## Vorliegender Text
·····
Die Regierung foltert Minderjährige, die Rebellen zwingen sie in den Kampf: Ein UN-Bericht zeigt, wie sehr die Kinder Syriens unter dem Bürgerkrieg leiden.

Die Vereinten Nationen werfen Regierung und Opposition im syrischen Bürgerkrieg schwere Kindesmisshandlungen vor. Die Regierung foltere Kinder und Jugendliche, die Opposition rekrutiere Minderjährige in Flüchtlingslagern in den Nachbarländern für den Kampf. "Das Leid der Kinder in Syrien seit Beginn des Konflikts ist unaussprechlich und inakzeptabel", sagte UN-Generalsekretär Ban Ki Moon in dem am Dienstag veröffentlichten Bericht.

Dabei spiele die vom Westen gestützte Opposition eine unrühmliche Rolle. Sie setze Jugendliche auch als Kämpfer ein. Aus Mangel an Bildung und Arbeitsmöglichkeiten entschieden sich Minderjährige in Flüchtlingslagern, zu den Waffen zu greifen. "Viele Jungen geben an, dass sie es als ihre Pflicht empfunden haben, sich der Opposition anzuschließen", sagte Ban.
·····
## Aufgabe
Schreib bitte den Text über das Leid der Kinder im syrischen Bürgerkrieg vollständig und wortgetreu ab. Die folgenden Zeilen sind eigenständiges Material und gehören nicht zum Text.

Gespeicherte Einträge:
·····
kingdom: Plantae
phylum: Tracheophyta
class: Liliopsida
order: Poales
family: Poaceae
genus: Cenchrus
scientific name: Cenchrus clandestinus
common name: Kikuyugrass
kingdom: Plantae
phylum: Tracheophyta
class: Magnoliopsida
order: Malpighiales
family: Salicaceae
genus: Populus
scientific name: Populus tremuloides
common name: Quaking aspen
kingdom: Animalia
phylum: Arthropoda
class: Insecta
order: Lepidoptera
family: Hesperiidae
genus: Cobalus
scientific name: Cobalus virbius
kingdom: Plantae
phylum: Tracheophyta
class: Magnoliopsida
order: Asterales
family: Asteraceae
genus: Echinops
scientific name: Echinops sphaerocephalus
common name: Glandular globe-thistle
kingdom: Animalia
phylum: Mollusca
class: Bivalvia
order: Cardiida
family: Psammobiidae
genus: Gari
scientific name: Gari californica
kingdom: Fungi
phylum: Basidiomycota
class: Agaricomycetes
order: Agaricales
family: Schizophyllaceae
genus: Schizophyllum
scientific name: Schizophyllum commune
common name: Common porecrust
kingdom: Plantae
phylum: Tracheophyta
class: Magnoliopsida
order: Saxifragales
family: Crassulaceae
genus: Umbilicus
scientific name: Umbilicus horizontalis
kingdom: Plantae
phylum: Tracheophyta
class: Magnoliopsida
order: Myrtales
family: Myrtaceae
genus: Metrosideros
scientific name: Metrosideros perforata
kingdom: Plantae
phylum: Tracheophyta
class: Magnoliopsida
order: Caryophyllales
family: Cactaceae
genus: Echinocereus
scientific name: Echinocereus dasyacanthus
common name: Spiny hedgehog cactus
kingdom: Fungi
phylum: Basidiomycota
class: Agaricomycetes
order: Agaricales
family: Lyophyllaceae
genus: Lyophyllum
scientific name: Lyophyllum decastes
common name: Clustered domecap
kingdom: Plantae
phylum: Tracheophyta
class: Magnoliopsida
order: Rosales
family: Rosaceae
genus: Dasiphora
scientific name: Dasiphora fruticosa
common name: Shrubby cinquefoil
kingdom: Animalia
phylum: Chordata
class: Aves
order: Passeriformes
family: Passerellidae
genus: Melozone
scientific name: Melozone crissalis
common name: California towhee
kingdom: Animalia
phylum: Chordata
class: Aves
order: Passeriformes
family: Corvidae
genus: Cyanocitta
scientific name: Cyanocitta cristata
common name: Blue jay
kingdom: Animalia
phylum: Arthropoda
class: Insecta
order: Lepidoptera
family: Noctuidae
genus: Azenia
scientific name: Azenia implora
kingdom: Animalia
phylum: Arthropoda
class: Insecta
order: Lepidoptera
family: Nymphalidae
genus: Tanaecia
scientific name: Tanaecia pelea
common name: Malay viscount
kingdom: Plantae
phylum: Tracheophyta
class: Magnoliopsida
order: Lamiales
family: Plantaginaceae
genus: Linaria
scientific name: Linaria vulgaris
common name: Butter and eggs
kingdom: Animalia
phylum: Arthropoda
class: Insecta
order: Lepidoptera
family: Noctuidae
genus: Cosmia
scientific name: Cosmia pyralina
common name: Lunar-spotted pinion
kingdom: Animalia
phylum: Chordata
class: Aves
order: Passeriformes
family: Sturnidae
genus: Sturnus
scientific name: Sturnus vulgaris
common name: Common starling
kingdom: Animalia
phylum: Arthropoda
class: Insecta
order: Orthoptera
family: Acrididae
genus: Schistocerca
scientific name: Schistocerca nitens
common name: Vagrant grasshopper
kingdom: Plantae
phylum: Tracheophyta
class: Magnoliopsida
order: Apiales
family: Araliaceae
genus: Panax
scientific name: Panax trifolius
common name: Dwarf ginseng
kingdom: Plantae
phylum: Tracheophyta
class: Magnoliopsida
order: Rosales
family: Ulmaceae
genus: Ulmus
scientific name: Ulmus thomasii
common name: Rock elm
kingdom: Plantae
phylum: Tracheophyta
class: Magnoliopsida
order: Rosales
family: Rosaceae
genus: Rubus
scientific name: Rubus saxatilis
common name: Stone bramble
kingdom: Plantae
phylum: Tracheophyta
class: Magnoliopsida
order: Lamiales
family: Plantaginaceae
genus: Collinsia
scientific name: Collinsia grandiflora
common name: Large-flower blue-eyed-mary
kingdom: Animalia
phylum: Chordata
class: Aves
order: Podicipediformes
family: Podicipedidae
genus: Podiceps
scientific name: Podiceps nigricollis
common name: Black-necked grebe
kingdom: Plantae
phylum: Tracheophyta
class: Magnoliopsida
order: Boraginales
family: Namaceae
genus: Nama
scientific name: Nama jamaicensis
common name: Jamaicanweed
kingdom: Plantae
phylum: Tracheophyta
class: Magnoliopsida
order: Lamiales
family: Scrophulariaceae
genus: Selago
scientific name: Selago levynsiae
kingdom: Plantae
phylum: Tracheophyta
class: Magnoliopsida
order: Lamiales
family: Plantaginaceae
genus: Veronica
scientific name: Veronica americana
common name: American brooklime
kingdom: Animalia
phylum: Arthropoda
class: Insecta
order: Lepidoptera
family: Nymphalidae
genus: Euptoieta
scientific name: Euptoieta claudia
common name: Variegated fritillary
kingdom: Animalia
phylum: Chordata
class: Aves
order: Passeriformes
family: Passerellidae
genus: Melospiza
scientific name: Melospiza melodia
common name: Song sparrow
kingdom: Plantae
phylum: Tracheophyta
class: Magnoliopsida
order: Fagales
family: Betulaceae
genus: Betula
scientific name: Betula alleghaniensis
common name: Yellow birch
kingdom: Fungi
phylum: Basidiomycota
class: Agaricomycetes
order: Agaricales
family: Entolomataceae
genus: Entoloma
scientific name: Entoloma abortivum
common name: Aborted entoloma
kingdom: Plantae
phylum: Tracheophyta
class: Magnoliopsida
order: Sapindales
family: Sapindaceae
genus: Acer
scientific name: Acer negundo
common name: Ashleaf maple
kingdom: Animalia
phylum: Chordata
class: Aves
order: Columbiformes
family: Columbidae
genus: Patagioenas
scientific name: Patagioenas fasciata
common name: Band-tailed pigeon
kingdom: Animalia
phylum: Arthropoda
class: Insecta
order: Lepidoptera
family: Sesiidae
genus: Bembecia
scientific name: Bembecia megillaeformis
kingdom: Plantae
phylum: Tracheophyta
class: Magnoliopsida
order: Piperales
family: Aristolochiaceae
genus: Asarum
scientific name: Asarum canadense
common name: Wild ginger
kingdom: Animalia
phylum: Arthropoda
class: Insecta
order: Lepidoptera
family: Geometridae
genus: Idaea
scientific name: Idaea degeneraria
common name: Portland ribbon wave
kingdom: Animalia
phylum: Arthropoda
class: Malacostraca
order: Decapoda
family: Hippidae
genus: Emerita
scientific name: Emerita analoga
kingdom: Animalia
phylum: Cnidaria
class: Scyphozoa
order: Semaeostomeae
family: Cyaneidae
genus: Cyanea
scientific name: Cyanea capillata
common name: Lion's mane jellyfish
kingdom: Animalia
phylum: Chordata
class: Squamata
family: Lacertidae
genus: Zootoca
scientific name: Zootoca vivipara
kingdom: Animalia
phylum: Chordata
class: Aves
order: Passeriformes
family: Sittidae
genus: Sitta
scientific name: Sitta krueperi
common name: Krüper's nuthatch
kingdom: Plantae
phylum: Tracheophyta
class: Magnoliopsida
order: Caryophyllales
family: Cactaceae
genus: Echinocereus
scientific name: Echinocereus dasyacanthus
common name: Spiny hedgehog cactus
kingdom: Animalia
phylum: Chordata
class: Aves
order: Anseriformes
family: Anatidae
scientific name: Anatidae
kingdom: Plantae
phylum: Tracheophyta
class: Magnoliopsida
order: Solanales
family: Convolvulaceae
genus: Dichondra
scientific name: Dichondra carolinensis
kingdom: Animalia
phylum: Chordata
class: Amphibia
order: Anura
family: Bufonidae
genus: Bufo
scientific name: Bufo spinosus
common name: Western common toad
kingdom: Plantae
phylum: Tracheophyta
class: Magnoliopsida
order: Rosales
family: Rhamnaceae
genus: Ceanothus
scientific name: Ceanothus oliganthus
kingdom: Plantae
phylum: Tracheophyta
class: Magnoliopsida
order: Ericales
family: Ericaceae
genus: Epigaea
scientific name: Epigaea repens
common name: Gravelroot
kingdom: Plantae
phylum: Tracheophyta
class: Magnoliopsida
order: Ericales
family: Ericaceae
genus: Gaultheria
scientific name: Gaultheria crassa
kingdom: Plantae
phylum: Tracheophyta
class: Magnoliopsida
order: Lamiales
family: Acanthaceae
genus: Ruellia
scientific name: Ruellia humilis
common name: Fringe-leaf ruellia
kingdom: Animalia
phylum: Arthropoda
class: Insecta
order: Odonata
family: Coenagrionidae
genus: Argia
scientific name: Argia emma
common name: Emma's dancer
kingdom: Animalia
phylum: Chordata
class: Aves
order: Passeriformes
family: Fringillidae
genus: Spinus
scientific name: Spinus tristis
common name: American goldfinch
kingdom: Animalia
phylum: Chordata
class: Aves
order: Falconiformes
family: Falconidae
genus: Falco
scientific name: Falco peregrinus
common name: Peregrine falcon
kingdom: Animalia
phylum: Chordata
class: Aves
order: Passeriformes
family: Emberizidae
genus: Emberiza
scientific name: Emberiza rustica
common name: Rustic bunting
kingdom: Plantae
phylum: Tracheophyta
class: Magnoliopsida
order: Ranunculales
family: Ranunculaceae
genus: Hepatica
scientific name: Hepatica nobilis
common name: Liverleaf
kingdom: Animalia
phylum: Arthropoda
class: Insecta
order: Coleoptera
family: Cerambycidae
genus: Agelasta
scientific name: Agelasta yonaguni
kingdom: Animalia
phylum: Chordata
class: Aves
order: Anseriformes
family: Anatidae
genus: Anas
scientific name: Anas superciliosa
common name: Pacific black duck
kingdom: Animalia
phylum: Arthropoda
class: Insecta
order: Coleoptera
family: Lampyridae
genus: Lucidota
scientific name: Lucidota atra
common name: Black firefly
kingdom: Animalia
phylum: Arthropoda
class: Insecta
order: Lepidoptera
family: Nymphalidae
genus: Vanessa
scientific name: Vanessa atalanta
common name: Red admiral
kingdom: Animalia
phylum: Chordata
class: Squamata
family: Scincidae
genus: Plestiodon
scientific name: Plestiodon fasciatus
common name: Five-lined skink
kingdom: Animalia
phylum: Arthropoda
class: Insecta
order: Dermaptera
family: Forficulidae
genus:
·····
## Deine Lösung
Die Regierung foltert Minderjährige, die Rebellen zwingen sie in den Kampf: Ein UN-Bericht zeigt, wie sehr die Kinder Syriens unter dem Bürgerkrieg leiden.

Die Vereinten Nationen werfen Regierung und Opposition im syrischen Bürgerkrieg schwere Kindesmisshandlungen vor. Die Regierung foltere Kinder und Jugendliche, die Opposition rekrutiere Minderjährige in Flüchtlingslagern in den Nachbarländern für den Kampf. "Das Leid der Kinder in Syrien seit Beginn des Konflikts ist unaussprechlich und inakzeptabel", sagte UN-Generalsekretär Ban Ki Moon in dem am Dienstag veröffentlichten Bericht.

Dabei spiele die vom Westen gestützte Opposition eine unrühmliche Rolle. Sie setze Jugendliche auch als Kämpfer ein. Aus Mangel an Bildung und Arbeitsmöglichkeiten entschieden sich Minderjährige in Flüchtlingslagern, zu den Waffen zu greifen. "Viele Jungen geben an, dass sie es als ihre Pflicht empfunden haben, sich der Opposition anzuschließen", sagte Ban.